Dans les années 90, on n'avait pas besoin du tout numérique pour t'envoyer de la surenchère en plein dans la face par paquets de douze. On se permettait quasiment tout. Un pitch totalement improbable devenait en 30 secondes une idée de génie aux yeux des studios, et tant pis si les scénaristes étaient incapables de trouver la pirouette scénaristique qui rendrait le concept crédible.
Voilà donc pour les fondements de Face/Off.
Idée de génie, check : les ennemis jurés qui échangent leurs apparences, voilà un postulat qui donne le vertige tant les implications psychologiques sont potentiellement immenses.

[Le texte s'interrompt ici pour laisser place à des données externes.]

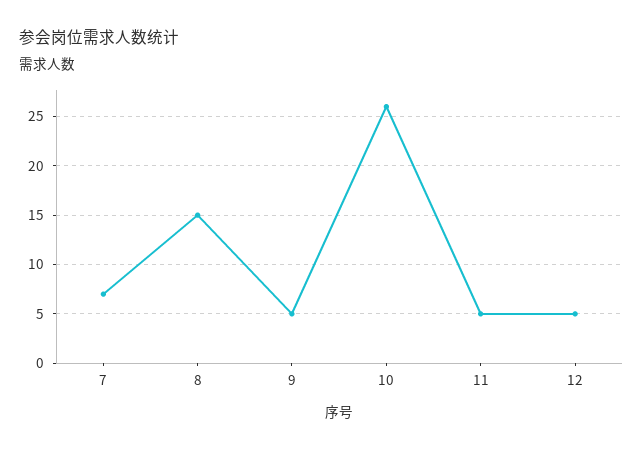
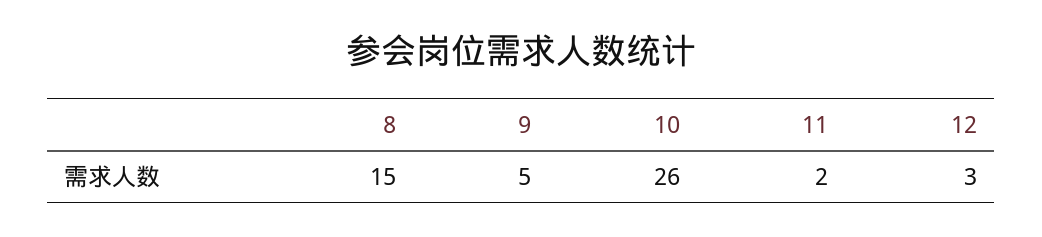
7: 7 -> none
11: 5 -> 2
12: 5 -> 3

Zéro crédibilité, check : la première heure est narrativement à peine digne d'un nanar, et assène son lot d'absurdités traumatisantes. Le paroxysme de la fumisterie cocasse intervenant lors d'une scène d'opération qui restera dans les mémoires comme l'un des moments de n'importe quoi scientifique les plus chers de l'histoire.

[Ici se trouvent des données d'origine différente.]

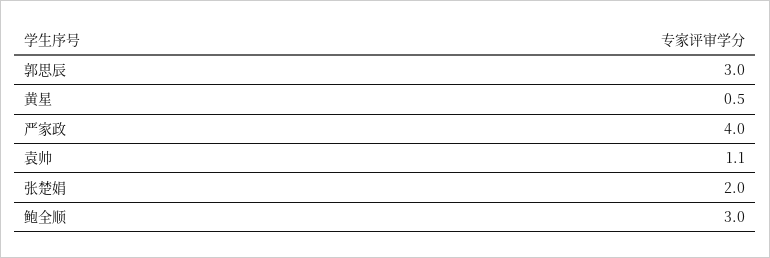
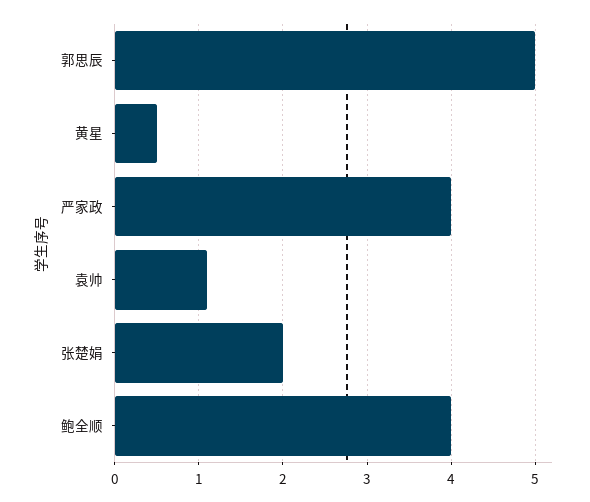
郭思辰: 3 -> 5
鲍全顺: 3 -> 4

Ca ne vole guère plus haut par la suite, mais à défaut d'originalité et de brio, le film a au moins le mérite de nous placer en terrain connu et de ne pas se montrer trop désagréable à suivre.
Pour tout dire, Face/Off souffle autant le chaud cacao que le froid polaire, capable en l'espace d'un instant de faire preuve d'une malice étonnante puis d'une bêtise ahurissante. De même que John Woo adopte une réalisation aussi esthétique (parfois) qu'esthétisante (souvent), nous gratifiant tout de même de quelques plans mémorables (le reflet du visage décharné de Castor, l'impasse mexicaine face aux miroirs). Mais malgré les clichés et les excès, ses scènes d'action pétaradantes et montées avec métier procurent pas mal de fun.
En tous cas plus que le reste du film, qui ne vaut que par les performances de Cage et Travolta. Même si les deux acteurs n'atteignent pas non plus des cîmes himalayesques, ils apportent une touche de profondeur bienvenue à des personnages exploités de façon trop décevante par le scénario. Et bien qu'on ne sente pas toujours qu'ils incarnent réellement un personnage dans la peau d'un autre personnage, leur duel s'avère suffisamment ludique pour convaincre.
Finalement, malgré tous ses défauts, c'est le premier John Woo que je trouve d'un niveau un tant soit peu acceptable. Face/Off sait aussi se faire aimer pour ce qu'il est : l'un des derniers représentants d'une espèce disparue depuis belle lurette, celle du film d'action ultra-violent à gros moyens produit par une major historique.